What Is Intellectual Property?

(IP) refers to an aspect of property (other than real estate) which is generated by the human mind or intellect. It also refers to an independent creation of a work through the use of the human mind. For instance, a novel written by an author is an Intellectual Property of the author.
Until the 18th – 19th Century, Intellectual Property was not legally recognized by the state or society.

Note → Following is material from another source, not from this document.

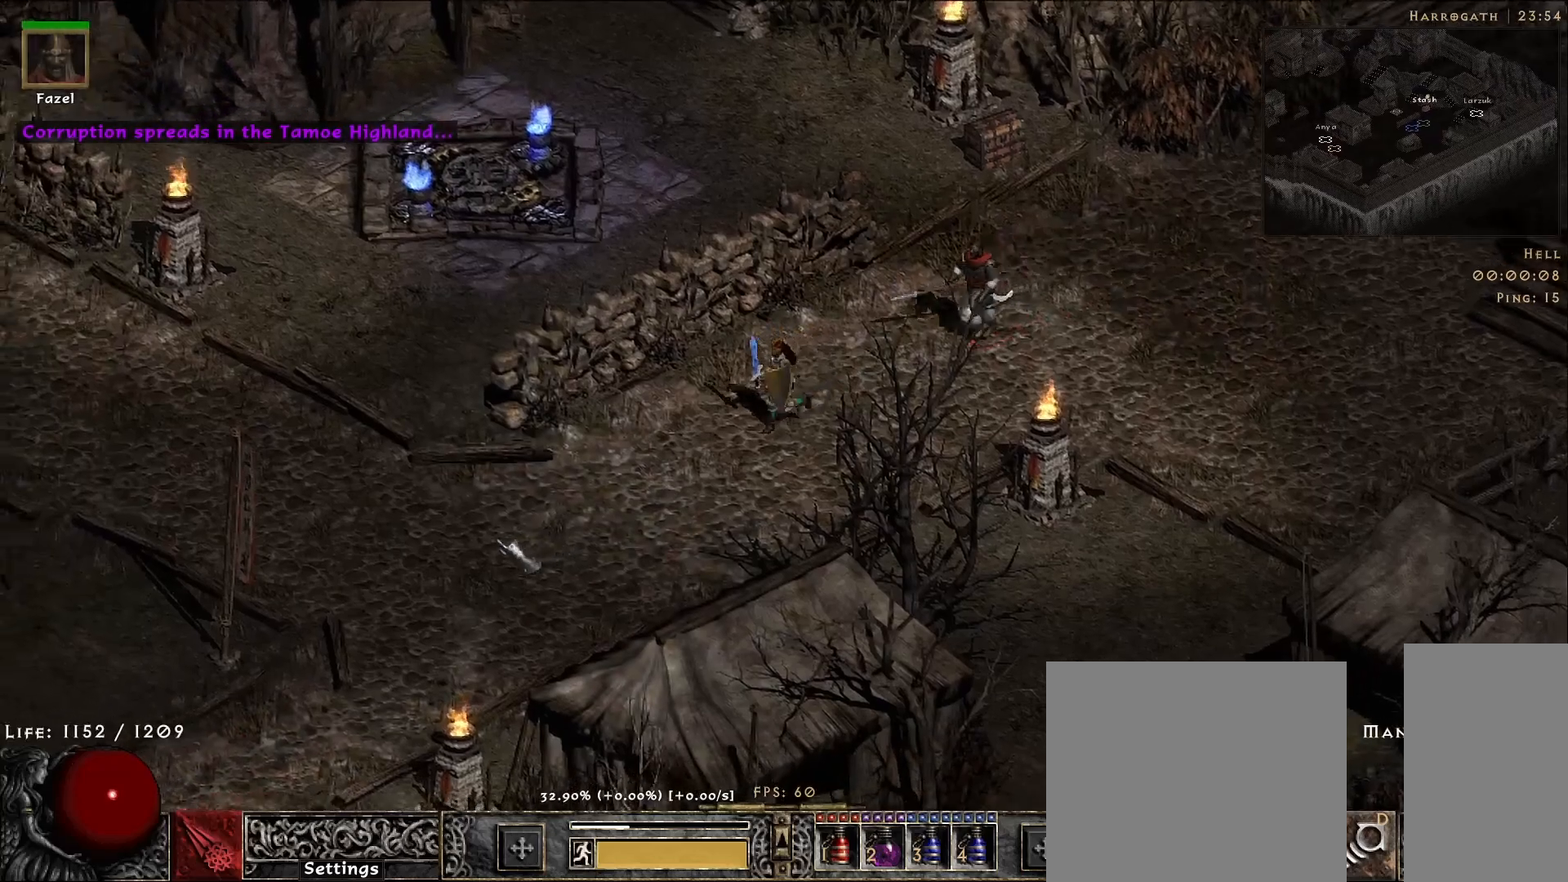
{"keys": [], "mouse": [], "events": [[17, "mouse_left", "up"], [167, "mouse_left", "down"], [267, "mouse_left", "up"], [400, "mouse_left", "down"], [500, "mouse_left", "up"]]}
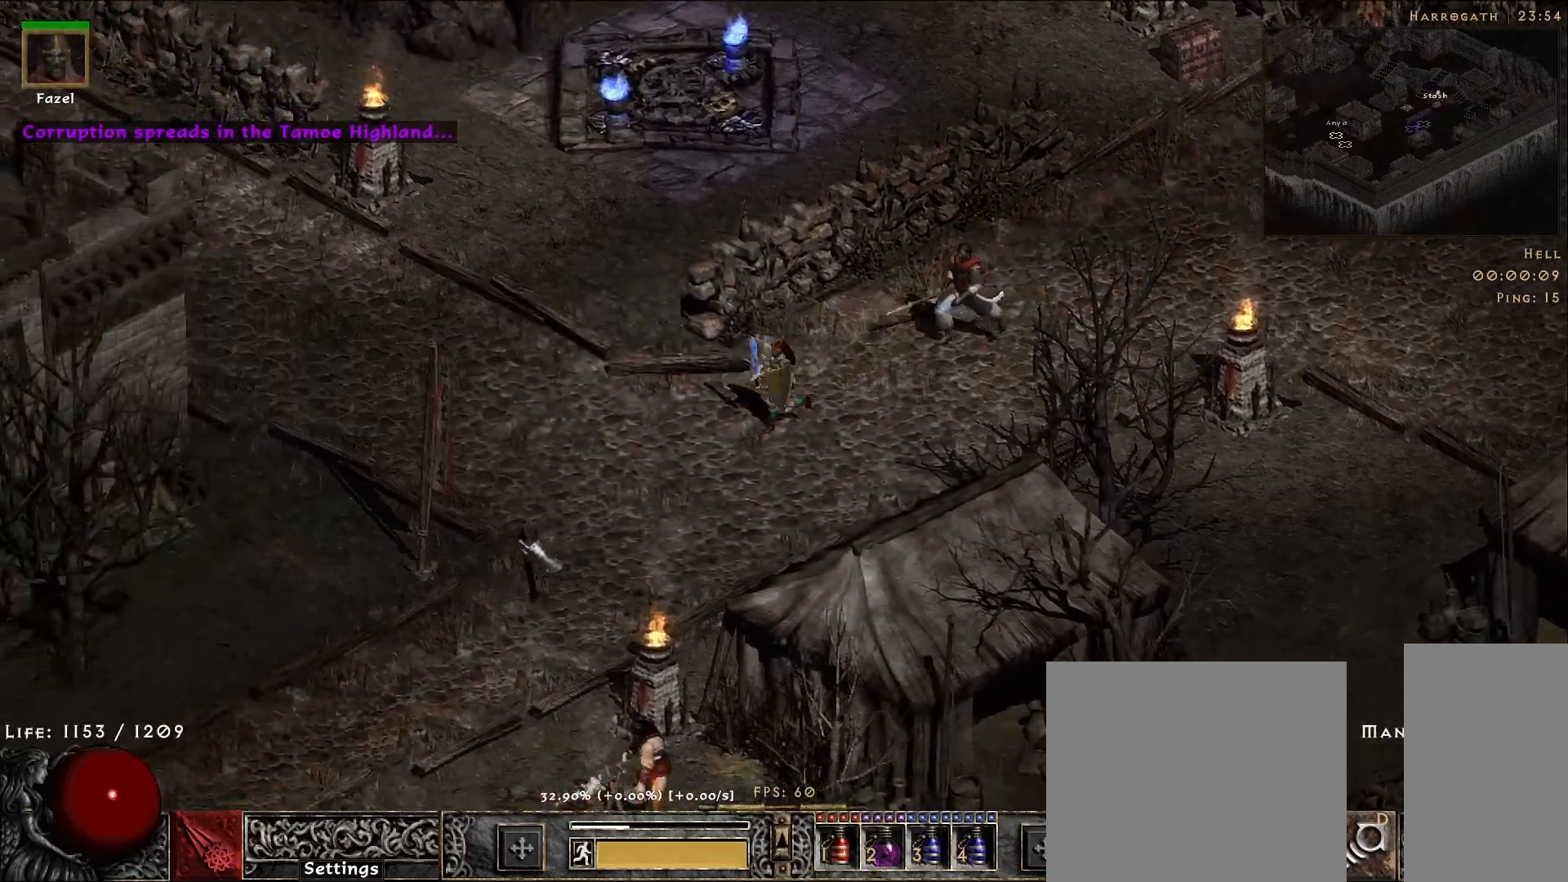
{"keys": [], "mouse": [], "events": [[133, "mouse_left", "down"], [233, "mouse_left", "up"], [350, "mouse_left", "down"], [450, "mouse_left", "up"]]}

Exceptional works of art were celebrated as well as scientific innovations but they were not officially categorized as works of IP.
Intellectual Property began to rapidly develop in the 20th Century and is still greatly being developed in the U.S. and many other jurisdictions.
The ownership of an IP work is usually vested in the creator or employer in the case of “works-for-hire” also known in some countries as “commissioned works”. In some instances, ownership may be vested in an organization or two or more individuals or corporate entities.
In order to protect Intellectual Property works, the government often legislates the protection of IP as an incentive to boost that sector of the economy and drive innovation.
As at today, Intellectual Property is being internationally recognized in almost all the nations of the world. There are several municipal legislation, international organizations (e.g. World Intellectual Property Organization), international instruments (e.g Rome Convention Treaty), and courts or arbitral panels that oversee the dynamics of Intellectual Property.
Intellectual Property is now a vast area of resources studied by many professionals across the world. It consists of several divisions but the most popular areas of IP are Copyrights, Trademarks, Patents, and Industrial Designs.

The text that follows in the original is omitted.